- [What needs to be done]:
Transcribe the entries exactly; images are not part of the copy.

______

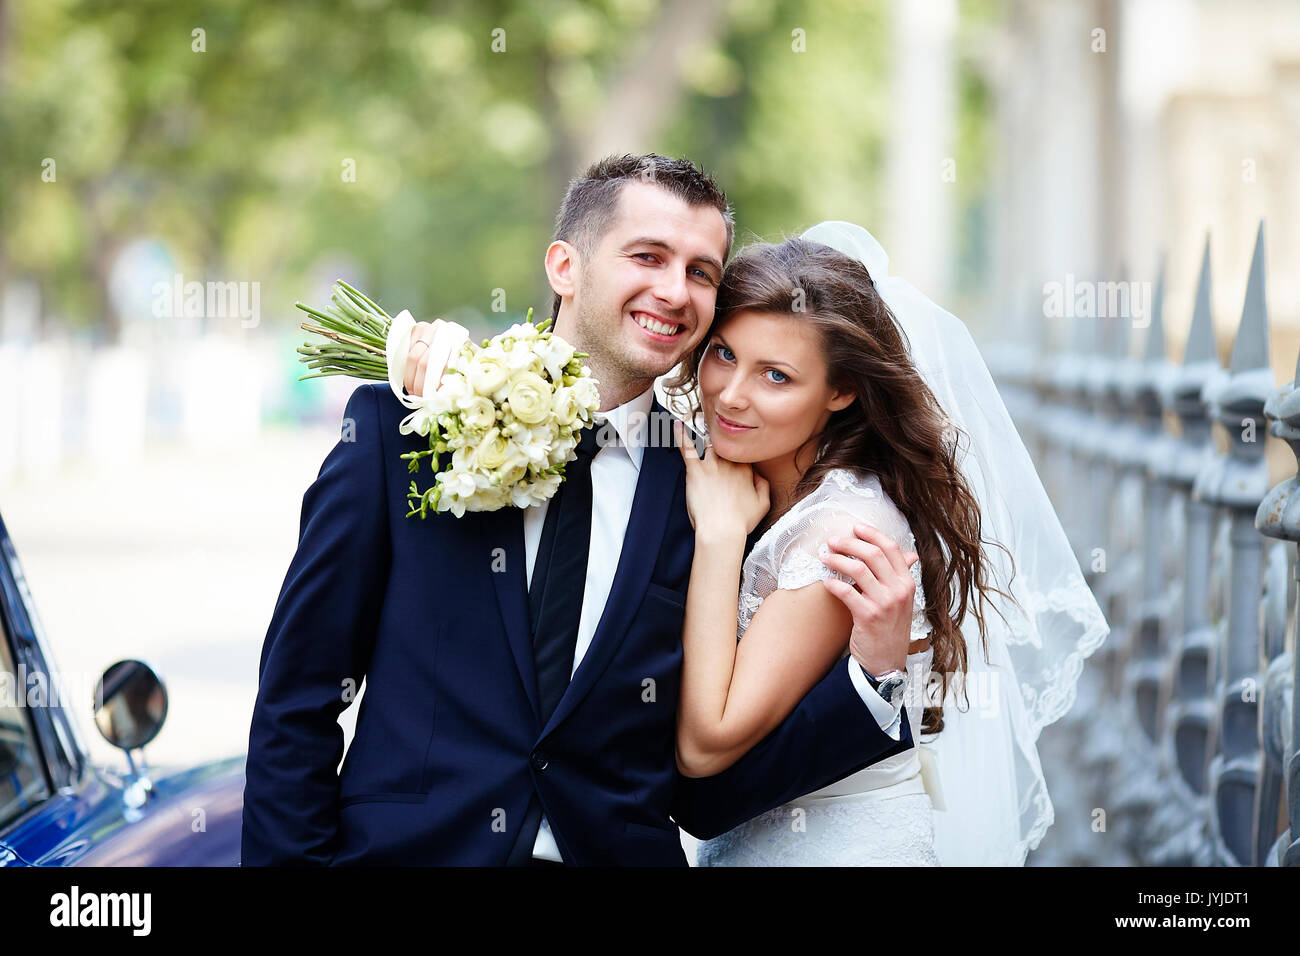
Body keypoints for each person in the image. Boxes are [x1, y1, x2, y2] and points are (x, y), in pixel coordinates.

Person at [241, 156, 919, 866]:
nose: (674, 290)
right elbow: (299, 698)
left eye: (701, 272)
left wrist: (873, 687)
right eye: (648, 256)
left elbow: (704, 792)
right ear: (565, 266)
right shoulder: (404, 429)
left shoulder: (716, 495)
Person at [666, 223, 1108, 866]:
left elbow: (707, 744)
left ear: (840, 392)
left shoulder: (841, 535)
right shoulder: (752, 479)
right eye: (725, 354)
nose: (730, 395)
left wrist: (721, 536)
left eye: (777, 376)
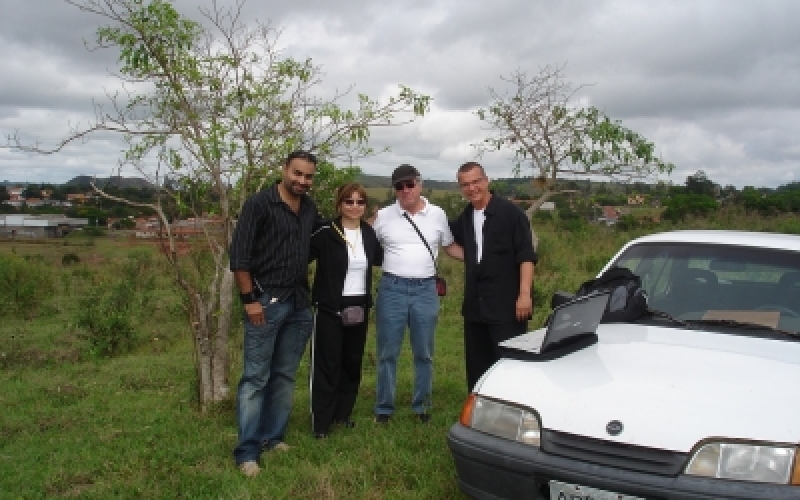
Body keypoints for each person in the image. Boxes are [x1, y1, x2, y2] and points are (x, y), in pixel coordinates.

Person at [229, 150, 322, 477]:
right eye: (297, 173)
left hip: (298, 303)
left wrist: (366, 223)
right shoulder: (259, 204)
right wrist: (250, 300)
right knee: (255, 378)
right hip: (265, 301)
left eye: (308, 176)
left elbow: (325, 239)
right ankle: (247, 453)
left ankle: (273, 436)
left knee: (284, 375)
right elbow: (239, 256)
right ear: (284, 170)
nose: (302, 181)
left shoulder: (309, 208)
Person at [371, 164, 463, 424]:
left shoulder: (438, 215)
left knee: (424, 352)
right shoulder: (384, 216)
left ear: (419, 184)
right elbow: (365, 242)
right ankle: (384, 408)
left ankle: (421, 405)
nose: (405, 191)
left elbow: (450, 247)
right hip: (392, 288)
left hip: (425, 289)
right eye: (399, 186)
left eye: (409, 184)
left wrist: (482, 259)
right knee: (388, 352)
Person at [450, 161, 537, 391]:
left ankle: (512, 410)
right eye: (465, 184)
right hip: (475, 308)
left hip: (507, 306)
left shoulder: (511, 214)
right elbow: (454, 245)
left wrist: (525, 294)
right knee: (478, 368)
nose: (472, 188)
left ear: (486, 180)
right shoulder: (465, 217)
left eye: (476, 182)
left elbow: (526, 256)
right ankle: (480, 414)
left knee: (509, 365)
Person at [309, 183, 383, 438]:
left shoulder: (369, 234)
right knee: (327, 364)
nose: (354, 206)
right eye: (349, 201)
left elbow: (380, 259)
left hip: (359, 306)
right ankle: (321, 423)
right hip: (330, 307)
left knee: (351, 363)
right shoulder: (325, 232)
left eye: (360, 202)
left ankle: (343, 414)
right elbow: (301, 257)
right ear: (339, 204)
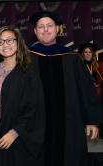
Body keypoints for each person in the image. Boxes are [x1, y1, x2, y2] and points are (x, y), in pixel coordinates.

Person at [29, 11, 102, 166]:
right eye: (41, 27)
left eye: (50, 26)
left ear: (58, 29)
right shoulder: (27, 59)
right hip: (35, 124)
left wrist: (91, 120)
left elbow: (86, 90)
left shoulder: (72, 58)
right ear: (35, 31)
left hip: (70, 122)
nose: (46, 30)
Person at [0, 26, 45, 166]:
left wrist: (15, 132)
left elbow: (33, 108)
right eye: (0, 42)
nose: (5, 45)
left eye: (9, 40)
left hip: (17, 141)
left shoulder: (28, 74)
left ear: (18, 43)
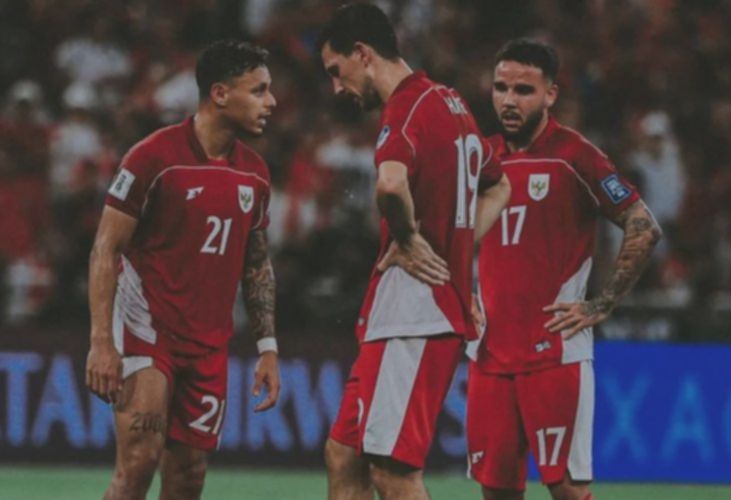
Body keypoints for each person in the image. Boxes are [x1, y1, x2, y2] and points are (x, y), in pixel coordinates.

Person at [317, 4, 510, 499]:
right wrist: (456, 251)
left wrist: (408, 238)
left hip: (417, 313)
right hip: (406, 312)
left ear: (362, 53)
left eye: (337, 71)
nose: (337, 87)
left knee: (393, 472)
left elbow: (390, 184)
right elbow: (499, 184)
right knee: (344, 452)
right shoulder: (449, 102)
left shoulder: (404, 109)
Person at [465, 39, 662, 500]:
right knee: (495, 492)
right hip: (489, 354)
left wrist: (601, 303)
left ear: (550, 94)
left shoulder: (574, 155)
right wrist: (460, 291)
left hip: (554, 353)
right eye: (501, 88)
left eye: (524, 90)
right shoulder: (481, 159)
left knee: (568, 490)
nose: (509, 100)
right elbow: (448, 235)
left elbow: (644, 227)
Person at [85, 40, 280, 500]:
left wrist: (267, 347)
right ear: (220, 93)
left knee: (189, 478)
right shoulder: (153, 157)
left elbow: (256, 263)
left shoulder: (255, 174)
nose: (271, 102)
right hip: (147, 331)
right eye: (258, 90)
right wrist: (101, 342)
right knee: (138, 464)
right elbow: (105, 248)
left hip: (209, 344)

______

- [Response for this exercise]:
Body keypoints for each person in the image. Boxes are [x1, y1, x2, y2] and points are (x, y), in pixel coordinates.

Person at [241, 156, 919, 866]:
nose: (674, 290)
right elbow: (299, 698)
left eye: (701, 272)
left wrist: (873, 687)
right eye: (648, 256)
left elbow: (704, 792)
right ear: (565, 266)
right shoulder: (404, 429)
left shoulder: (716, 495)
Person at [666, 223, 1108, 866]:
left elbow: (707, 744)
left ear: (840, 392)
left shoulder: (841, 535)
right shoulder: (752, 479)
right eye: (725, 354)
nose: (730, 395)
left wrist: (721, 536)
left eye: (777, 376)
Body keypoints for each person in the image. Boxes are [x1, y1, x2, y2] and points are (x, y), in pixel coordinates.

Person at [229, 150, 322, 477]:
right eye: (297, 173)
left hip: (298, 303)
left wrist: (366, 223)
right shoulder: (259, 204)
right wrist: (250, 300)
right knee: (255, 378)
right hip: (265, 301)
left eye: (308, 176)
left elbow: (325, 239)
right ankle: (247, 453)
left ankle: (273, 436)
left knee: (284, 375)
right elbow: (239, 256)
right ear: (284, 170)
nose: (302, 181)
left shoulder: (309, 208)
Person at [371, 164, 463, 424]:
left shoulder: (438, 215)
left knee: (424, 352)
right shoulder: (384, 216)
left ear: (419, 184)
right elbow: (365, 242)
right ankle: (384, 408)
left ankle: (421, 405)
nose: (405, 191)
left elbow: (450, 247)
right hip: (392, 288)
left hip: (425, 289)
right eye: (399, 186)
left eye: (409, 184)
left wrist: (482, 259)
right knee: (388, 352)
Person at [450, 161, 537, 391]:
left ankle: (512, 410)
right eye: (465, 184)
right hip: (475, 308)
left hip: (507, 306)
left shoulder: (511, 214)
right elbow: (454, 245)
left wrist: (525, 294)
right knee: (478, 368)
nose: (472, 188)
left ear: (486, 180)
right shoulder: (465, 217)
left eye: (476, 182)
left elbow: (526, 256)
right ankle: (480, 414)
left knee: (509, 365)
Person at [309, 183, 383, 438]:
left shoulder: (369, 234)
right knee: (327, 364)
nose: (354, 206)
right eye: (349, 201)
left elbow: (380, 259)
left hip: (359, 306)
right ankle: (321, 423)
right hip: (330, 307)
left knee: (351, 363)
right shoulder: (325, 232)
left eye: (360, 202)
left ankle: (343, 414)
right elbow: (301, 257)
right ear: (339, 204)
Body keypoints for each person in the image. Boxes are [x1, y1, x2, y2] and points are (x, y), in pixel coordinates.

Person at [29, 11, 102, 166]:
right eye: (41, 27)
left eye: (50, 26)
left ear: (58, 29)
right shoulder: (27, 59)
right hip: (35, 124)
left wrist: (91, 120)
left elbow: (86, 90)
left shoulder: (72, 58)
right ear: (35, 31)
left hip: (70, 122)
nose: (46, 30)
Person at [0, 26, 45, 166]:
left wrist: (15, 132)
left elbow: (33, 108)
right eye: (0, 42)
nose: (5, 45)
left eye: (9, 40)
left hip: (17, 141)
left shoulder: (28, 74)
left ear: (18, 43)
Body keypoints for each person in the image. Boxes are [x1, y1, x2, y2] and points are (x, y), in pixel coordinates.

Person at [317, 4, 510, 499]:
right wrist: (456, 251)
left wrist: (408, 238)
left hip: (417, 313)
right hip: (406, 312)
left ear: (362, 53)
left eye: (337, 71)
nose: (337, 87)
left knee: (393, 472)
left elbow: (390, 184)
right elbow: (499, 184)
right knee: (344, 452)
right shoulder: (449, 102)
left shoulder: (404, 109)
Person at [465, 39, 662, 500]:
right knee: (495, 492)
right hip: (489, 354)
left wrist: (601, 303)
left ear: (550, 94)
left shoulder: (574, 155)
right wrist: (460, 291)
left hip: (554, 353)
right eye: (501, 88)
left eye: (524, 90)
right shoulder: (481, 159)
left knee: (568, 490)
nose: (509, 100)
right elbow: (448, 235)
left elbow: (644, 227)
Person at [85, 40, 280, 500]:
left wrist: (267, 347)
right ear: (220, 93)
left knee: (189, 478)
right shoulder: (153, 157)
left elbow: (256, 263)
left shoulder: (255, 174)
nose: (271, 102)
right hip: (147, 331)
right eye: (258, 90)
right wrist: (101, 342)
right knee: (138, 464)
right elbow: (105, 248)
left hip: (209, 344)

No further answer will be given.